# Bar Retro pressurised portafilter - how to lose?



## chrisNI (Sep 22, 2009)

I have had a Kenwood Bar Retro for about a year a half or a bit more, I've never really liked it but at the moment it's all I've got (not quite I have a Bar14 Delonghi which is a good wee machine, better in some ways but currently trying to stop it leaking) so what I have just discovered is that the reason the thing always makes everything so foamy is because it has a pressurised portafilter or "Perfect Crema Device" in marketing speak, which as I'm sure a lot of you already know is a double walled portafilter basket with only 1 small hole in the bottom although it looks normal from the top.










I've seen threads on other forums about this set-up on some Gaggia machines.

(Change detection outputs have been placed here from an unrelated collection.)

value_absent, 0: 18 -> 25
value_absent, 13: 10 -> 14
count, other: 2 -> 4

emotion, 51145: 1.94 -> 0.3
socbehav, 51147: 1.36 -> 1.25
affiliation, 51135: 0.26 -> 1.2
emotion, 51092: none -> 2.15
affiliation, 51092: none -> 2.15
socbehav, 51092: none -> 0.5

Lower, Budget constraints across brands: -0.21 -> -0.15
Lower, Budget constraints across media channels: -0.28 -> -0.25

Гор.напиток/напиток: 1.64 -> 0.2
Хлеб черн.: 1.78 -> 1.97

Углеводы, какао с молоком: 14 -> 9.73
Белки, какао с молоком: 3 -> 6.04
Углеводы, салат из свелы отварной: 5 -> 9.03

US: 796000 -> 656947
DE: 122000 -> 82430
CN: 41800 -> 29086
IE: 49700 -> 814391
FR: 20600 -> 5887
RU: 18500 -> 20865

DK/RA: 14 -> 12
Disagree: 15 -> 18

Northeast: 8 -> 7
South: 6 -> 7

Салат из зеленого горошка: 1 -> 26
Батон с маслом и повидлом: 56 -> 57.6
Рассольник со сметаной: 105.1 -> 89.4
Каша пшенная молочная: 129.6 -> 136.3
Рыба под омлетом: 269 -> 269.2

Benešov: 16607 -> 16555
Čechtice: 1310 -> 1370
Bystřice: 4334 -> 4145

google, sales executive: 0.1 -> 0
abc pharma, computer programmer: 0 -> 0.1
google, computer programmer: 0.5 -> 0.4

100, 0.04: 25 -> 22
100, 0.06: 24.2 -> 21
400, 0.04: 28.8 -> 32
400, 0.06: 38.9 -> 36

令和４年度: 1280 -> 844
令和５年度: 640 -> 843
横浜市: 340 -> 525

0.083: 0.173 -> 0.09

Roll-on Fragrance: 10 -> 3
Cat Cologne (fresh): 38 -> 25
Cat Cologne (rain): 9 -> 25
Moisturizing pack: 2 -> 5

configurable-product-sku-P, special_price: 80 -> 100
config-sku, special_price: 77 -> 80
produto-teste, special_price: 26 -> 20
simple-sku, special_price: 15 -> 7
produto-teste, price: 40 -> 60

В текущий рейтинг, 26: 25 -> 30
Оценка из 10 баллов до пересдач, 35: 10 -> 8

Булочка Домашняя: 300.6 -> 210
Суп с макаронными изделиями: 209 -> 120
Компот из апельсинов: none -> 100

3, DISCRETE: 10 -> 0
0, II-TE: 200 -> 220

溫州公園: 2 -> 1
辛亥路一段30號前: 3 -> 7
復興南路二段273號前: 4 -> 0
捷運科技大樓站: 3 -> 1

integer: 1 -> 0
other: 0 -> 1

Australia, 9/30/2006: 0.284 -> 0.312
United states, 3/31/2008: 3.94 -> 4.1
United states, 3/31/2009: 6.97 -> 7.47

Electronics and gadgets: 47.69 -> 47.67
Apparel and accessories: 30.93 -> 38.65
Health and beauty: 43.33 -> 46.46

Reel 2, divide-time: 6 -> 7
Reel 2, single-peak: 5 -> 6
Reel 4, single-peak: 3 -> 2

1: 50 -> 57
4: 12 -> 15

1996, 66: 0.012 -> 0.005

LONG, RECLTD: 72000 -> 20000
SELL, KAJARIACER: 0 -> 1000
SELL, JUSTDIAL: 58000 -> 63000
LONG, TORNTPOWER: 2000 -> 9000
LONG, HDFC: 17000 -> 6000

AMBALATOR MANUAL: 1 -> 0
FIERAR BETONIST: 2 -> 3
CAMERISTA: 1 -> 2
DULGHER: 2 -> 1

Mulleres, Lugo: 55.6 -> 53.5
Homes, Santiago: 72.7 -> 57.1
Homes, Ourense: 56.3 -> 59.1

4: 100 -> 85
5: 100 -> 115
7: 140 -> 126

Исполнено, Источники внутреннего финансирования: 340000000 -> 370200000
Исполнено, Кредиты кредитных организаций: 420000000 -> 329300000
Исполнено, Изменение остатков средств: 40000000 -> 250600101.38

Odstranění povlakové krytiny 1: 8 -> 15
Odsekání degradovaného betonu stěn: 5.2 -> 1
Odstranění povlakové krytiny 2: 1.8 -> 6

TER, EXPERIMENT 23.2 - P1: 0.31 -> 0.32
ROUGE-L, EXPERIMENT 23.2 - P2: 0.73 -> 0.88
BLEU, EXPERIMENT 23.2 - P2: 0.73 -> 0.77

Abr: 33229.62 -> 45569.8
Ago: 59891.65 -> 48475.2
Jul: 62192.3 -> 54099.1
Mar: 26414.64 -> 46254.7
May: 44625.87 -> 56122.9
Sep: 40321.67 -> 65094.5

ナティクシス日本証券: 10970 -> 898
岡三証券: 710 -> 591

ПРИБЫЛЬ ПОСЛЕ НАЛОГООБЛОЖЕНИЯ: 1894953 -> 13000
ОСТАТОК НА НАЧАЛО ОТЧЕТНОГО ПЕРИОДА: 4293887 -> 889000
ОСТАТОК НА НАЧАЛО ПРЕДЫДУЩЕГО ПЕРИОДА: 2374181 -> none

The Bar Retro is marketed by a number of different companies, including DeLonghi, under different names. My question is this - has anyone had one of these and replaced the pressurised portafilter with a standard one, or does anyone know if any Gaggia portafilters are the same size (they look very similar in photos) so that the ppf could be replaced with an ordinary basket from a Gaggia or if the Delonghi version or some of the others has a normal portafilter option? It appears to be about 52mm across the bottom of the basket and about 60mm across the wider part at the top, below the flange that rests on the top of the portafilter itself. The basket has two dimples at each side that fit into the holder.

I don't know where the perfect crema notion comes from this thing just makes foam, it will foam water on preheat....


----------